Wat je je daarbij moet voorstellen blijft nogal in het vage, op een pleidooi voor een zorgloon voor moeders na, want ook hier blijft het feminisme verplichten. Die vaagheid is niet helemaal te vermijden, want wie een middenweg zoekt tussen abstracte principes en het concrete leven, komt onvermijdelijk terecht in een zompig middenveld. Zo absoluut als Sartre de vrijheid maakte, is ze in ieder geval onleefbaar. Alleen binnen het feitelijke bestaan heeft ze betekenis: binnen de grenzen die dat stelt maar ook met gebruikmaking van de mogelijkheden die het aanreikt.

Dat klinkt aangenaam reëel, maar zaait nogal wat voetangels voor het individualisme dat Vintges tegelijk als de grote erfenis van de westerse moderniteit omarmt. Haar «vrijheidspraktijken» komen dan ook voornamelijk neer op wat Foucault al even monsterlijk «zelftechnieken» noemde, maar bij die persoonlijke levensstilering blijft het. En — zo moest ook Sartre al constateren — ieders vrijheid houdt op waar die van een ander begint. In zijn absolutisme kon die laatste dan ook weinig anders concluderen dan dat alle menselijke verhoudingen de structuur hebben van het conflict.
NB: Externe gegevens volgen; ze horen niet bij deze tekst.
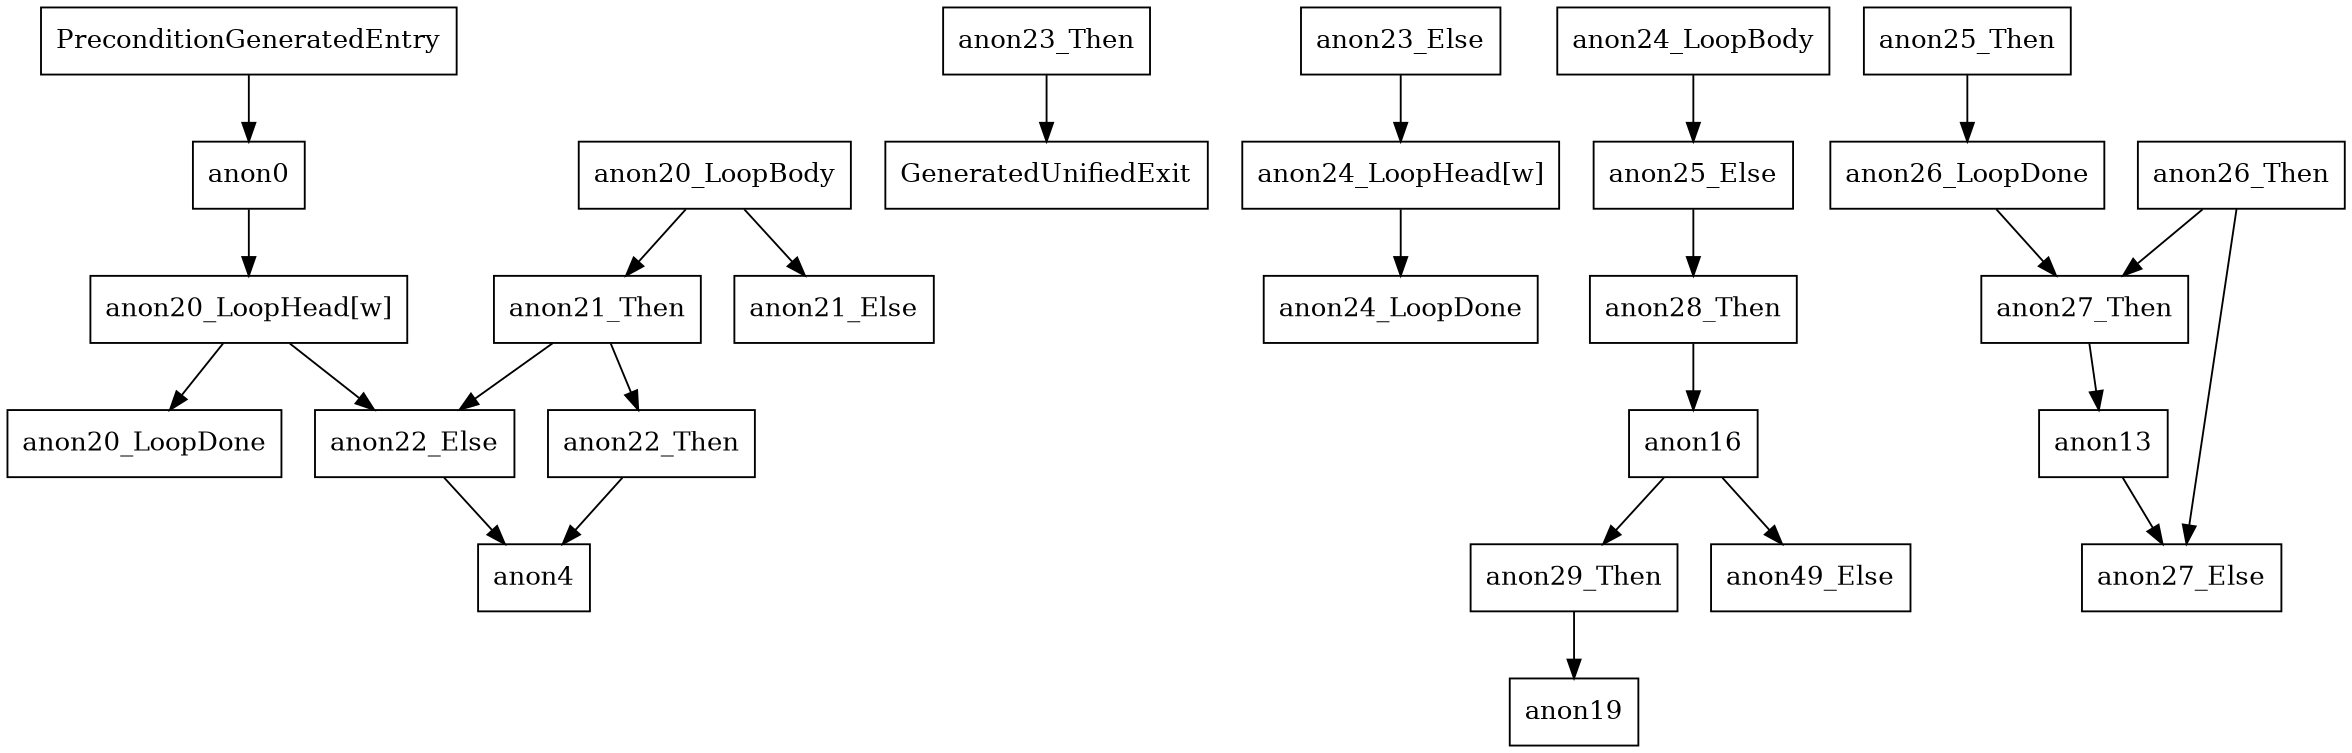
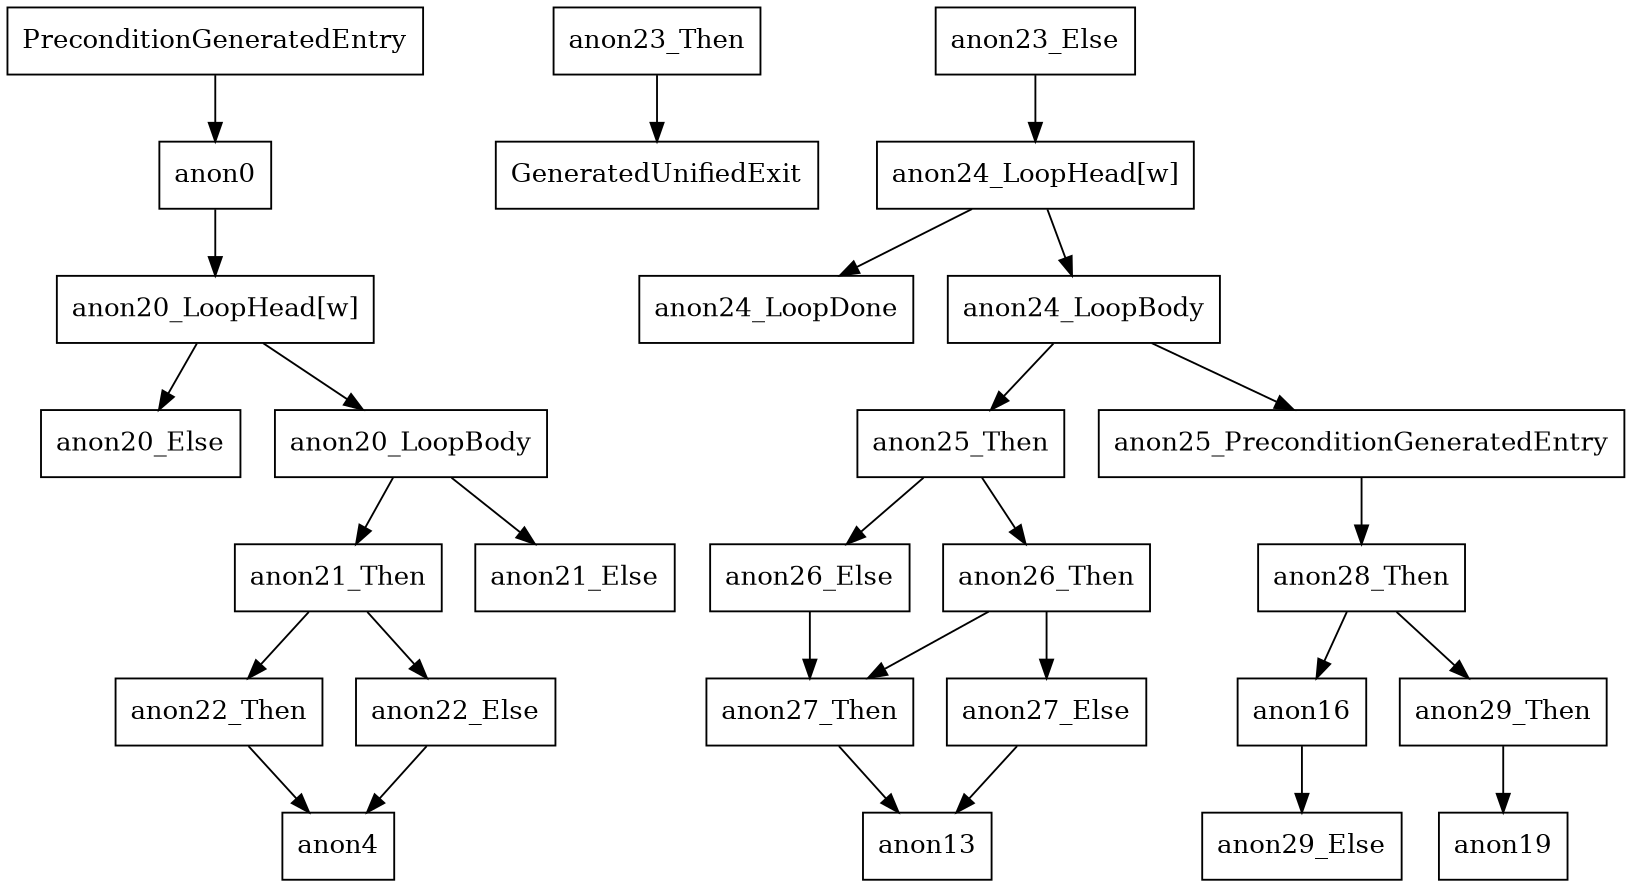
  digraph {
    node [shape=box]
    PreconditionGeneratedEntry
    anon0
    "anon20_LoopHead[w]"
-   anon20_LoopDone
+   anon20_LoopDone [label=anon20_Else]
    anon20_LoopBody
    anon21_Then
    anon21_Else
    anon22_Then
    anon22_Else
    anon4
    anon23_Then
    GeneratedUnifiedExit
    anon23_Else
    "anon24_LoopHead[w]"
    anon24_LoopDone
    anon24_LoopBody
    anon25_Then
-   anon25_Else
+   anon25_Else [label=anon25_PreconditionGeneratedEntry]
    anon26_Then
-   anon26_Else [label=anon26_LoopDone]
+   anon26_Else
    anon28_Then
    anon27_Then
    anon27_Else
    anon16
    anon29_Then
-   anon29_Else [label=anon49_Else]
+   anon29_Else
    anon19
    anon13
    PreconditionGeneratedEntry -> anon0
    anon0 -> "anon20_LoopHead[w]"
    "anon20_LoopHead[w]" -> anon20_LoopDone
-   "anon20_LoopHead[w]" -> anon22_Else
+   "anon20_LoopHead[w]" -> anon20_LoopBody
    anon20_LoopBody -> anon21_Then
    anon20_LoopBody -> anon21_Else
    anon21_Then -> anon22_Then
    anon21_Then -> anon22_Else
    anon22_Then -> anon4
    anon22_Else -> anon4
    anon23_Then -> GeneratedUnifiedExit
    anon23_Else -> "anon24_LoopHead[w]"
    "anon24_LoopHead[w]" -> anon24_LoopDone
+   "anon24_LoopHead[w]" -> anon24_LoopBody
+   anon24_LoopBody -> anon25_Then
    anon24_LoopBody -> anon25_Else
+   anon25_Then -> anon26_Then
    anon25_Then -> anon26_Else
    anon25_Else -> anon28_Then
    anon26_Then -> anon27_Then
    anon26_Then -> anon27_Else
    anon26_Else -> anon27_Then
    anon28_Then -> anon16
    anon27_Then -> anon13
-   anon13 -> anon27_Else
-   anon16 -> anon29_Then
+   anon27_Else -> anon13
+   anon28_Then -> anon29_Then
    anon16 -> anon29_Else
    anon29_Then -> anon19
  }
Zover gaat Vintges niet, maar ook haar intellectueel lijkt in de «universalistische ethiek» die ze bepleit uiteindelijk te moeten strijden voor ieders recht het eigen leven in persoonlijke exclusiviteit vorm te geven. Van het sociale mensenbestaan blijft dan weinig over. Het communautaire waartegen haar pleidooi aanvankelijk lijkt aan te schurken verdwijnt dan ook weer schielijk langs de achterdeur. Wanneer de gemeenschap haar eigen waarheid is, ligt conservatisme nu eenmaal in het verschiet.
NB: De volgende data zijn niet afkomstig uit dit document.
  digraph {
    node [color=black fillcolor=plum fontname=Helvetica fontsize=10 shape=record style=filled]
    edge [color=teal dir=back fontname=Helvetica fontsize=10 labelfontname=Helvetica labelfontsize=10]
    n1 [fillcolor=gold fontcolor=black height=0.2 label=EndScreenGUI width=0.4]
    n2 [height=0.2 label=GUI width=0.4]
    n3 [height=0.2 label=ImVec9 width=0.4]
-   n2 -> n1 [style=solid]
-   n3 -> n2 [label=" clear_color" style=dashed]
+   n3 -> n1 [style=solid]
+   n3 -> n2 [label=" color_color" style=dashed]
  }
Maar waarom dat zoveel slechter is dan het individualisme, valt moeilijk in te zien zolang er niet over «waarheid» gesproken mag worden. Toch is die er kennelijk wel, en moet ze in de dialoog tussen gemeenschappen en culturen vanzelf komen bovendrijven. Hoe «cross-culturalistisch» dat — als alternatief voor het vermaledijde cultuurrelativisme — ook heten mag, in feite valt het van de weeromstuit in het tegenovergestelde terug. Wanneer onze principes maar eenmaal door de anderen zijn erkend, komt het met de mensheid toch nog goed.

Zo wil dit pamflet geen waarheid om er tegelijk een beroep op te doen, een gemeenschapsmens die toch een individu blijft en een sociale inbedding van de vrijheid die het solipsisme niet overschrijdt. Het wil, kortom, alles. Ook dat is een feministisch hebbelijk heidje, al roept het niet langer driftig «en wel nú!». Het engagement is ouder en wijzer geworden, maar ook even ongewis als Heideggers beruchte oproep tot vastbeslotenheid uit de jaren twintig. «Vastbesloten, maar waartoe?», vroegen zijn studenten zich na elk college even radeloos als begeesterd af. Op de vraag «Geëngageerd, maar waaraan?» komt vooralsnog alleen een antwoord voor bijstandsmoeders.